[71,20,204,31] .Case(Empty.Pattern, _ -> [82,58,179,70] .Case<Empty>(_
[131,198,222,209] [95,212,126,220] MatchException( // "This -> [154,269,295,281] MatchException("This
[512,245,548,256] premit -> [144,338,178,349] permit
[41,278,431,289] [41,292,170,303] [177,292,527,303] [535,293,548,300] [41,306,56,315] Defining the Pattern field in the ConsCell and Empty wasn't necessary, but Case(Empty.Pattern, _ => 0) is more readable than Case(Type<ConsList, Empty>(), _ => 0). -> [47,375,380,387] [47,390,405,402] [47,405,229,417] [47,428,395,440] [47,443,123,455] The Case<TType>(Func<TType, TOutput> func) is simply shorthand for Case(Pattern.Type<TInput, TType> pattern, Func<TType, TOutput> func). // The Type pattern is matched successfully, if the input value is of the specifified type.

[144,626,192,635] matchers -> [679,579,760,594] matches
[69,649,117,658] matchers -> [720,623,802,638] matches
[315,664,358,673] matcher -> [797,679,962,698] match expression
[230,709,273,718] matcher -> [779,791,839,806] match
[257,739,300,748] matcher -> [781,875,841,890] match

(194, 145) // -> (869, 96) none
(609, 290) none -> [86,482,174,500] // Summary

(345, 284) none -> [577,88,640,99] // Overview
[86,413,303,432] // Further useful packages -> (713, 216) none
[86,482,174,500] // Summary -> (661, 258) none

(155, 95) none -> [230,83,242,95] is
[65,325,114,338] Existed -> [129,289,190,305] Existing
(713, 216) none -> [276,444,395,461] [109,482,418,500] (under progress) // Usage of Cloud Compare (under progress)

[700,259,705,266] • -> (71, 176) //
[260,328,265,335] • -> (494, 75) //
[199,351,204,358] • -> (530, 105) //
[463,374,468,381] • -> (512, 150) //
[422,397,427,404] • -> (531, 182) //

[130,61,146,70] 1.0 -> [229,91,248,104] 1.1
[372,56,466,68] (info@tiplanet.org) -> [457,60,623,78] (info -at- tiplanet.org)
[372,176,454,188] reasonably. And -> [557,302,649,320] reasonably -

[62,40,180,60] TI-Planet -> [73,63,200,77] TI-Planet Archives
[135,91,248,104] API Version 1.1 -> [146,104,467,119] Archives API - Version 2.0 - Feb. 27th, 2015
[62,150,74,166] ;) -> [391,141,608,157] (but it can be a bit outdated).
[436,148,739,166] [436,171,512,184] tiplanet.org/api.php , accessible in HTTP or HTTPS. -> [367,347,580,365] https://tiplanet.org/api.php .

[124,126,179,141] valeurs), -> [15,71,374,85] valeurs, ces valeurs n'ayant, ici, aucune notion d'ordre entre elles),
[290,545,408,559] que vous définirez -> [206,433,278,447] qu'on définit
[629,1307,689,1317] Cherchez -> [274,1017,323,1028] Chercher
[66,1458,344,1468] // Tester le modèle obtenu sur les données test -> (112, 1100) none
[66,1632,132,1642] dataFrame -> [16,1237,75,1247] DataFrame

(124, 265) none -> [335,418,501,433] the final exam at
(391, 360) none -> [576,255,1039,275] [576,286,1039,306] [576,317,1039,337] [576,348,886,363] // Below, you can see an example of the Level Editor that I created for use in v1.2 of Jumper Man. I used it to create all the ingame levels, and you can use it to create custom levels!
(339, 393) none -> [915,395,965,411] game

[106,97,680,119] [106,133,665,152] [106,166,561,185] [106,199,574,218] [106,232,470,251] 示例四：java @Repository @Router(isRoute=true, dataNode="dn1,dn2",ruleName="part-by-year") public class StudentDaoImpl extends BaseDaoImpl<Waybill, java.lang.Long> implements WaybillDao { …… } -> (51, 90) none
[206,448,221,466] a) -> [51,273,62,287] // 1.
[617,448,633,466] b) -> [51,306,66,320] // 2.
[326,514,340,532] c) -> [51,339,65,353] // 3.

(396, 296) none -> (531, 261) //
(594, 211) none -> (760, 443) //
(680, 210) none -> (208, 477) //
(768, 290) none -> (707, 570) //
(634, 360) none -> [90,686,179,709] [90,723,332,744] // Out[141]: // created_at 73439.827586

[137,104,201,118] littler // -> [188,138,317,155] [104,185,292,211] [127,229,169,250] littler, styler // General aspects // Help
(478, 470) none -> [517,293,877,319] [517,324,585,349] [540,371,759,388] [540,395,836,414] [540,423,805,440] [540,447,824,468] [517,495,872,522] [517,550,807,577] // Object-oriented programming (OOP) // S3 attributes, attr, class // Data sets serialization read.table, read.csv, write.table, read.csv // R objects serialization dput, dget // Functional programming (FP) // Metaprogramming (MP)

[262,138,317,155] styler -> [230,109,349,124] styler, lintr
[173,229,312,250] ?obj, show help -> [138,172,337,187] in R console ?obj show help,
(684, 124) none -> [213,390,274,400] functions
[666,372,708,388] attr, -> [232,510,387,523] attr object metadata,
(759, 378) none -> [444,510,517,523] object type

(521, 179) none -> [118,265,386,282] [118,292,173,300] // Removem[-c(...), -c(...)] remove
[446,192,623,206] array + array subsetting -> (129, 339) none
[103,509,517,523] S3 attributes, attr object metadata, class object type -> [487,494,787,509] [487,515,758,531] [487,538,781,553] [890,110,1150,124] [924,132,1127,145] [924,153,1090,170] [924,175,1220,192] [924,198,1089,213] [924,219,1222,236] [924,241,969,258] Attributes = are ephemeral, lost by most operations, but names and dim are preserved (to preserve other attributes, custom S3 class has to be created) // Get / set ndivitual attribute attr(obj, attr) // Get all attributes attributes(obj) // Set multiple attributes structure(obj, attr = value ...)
◆ ◆ ◆ ◆ ◆
**DIRECTIONS:**
Exact reproduction is required. Give the lines of the data from its first line through the line containing "[512,245,548,256] premit ->", and no others.

**RESPONSE:**
[71,20,204,31] .Case(Empty.Pattern, _ -> [82,58,179,70] .Case<Empty>(_
[131,198,222,209] [95,212,126,220] MatchException( // "This -> [154,269,295,281] MatchException("This
[512,245,548,256] premit -> [144,338,178,349] permit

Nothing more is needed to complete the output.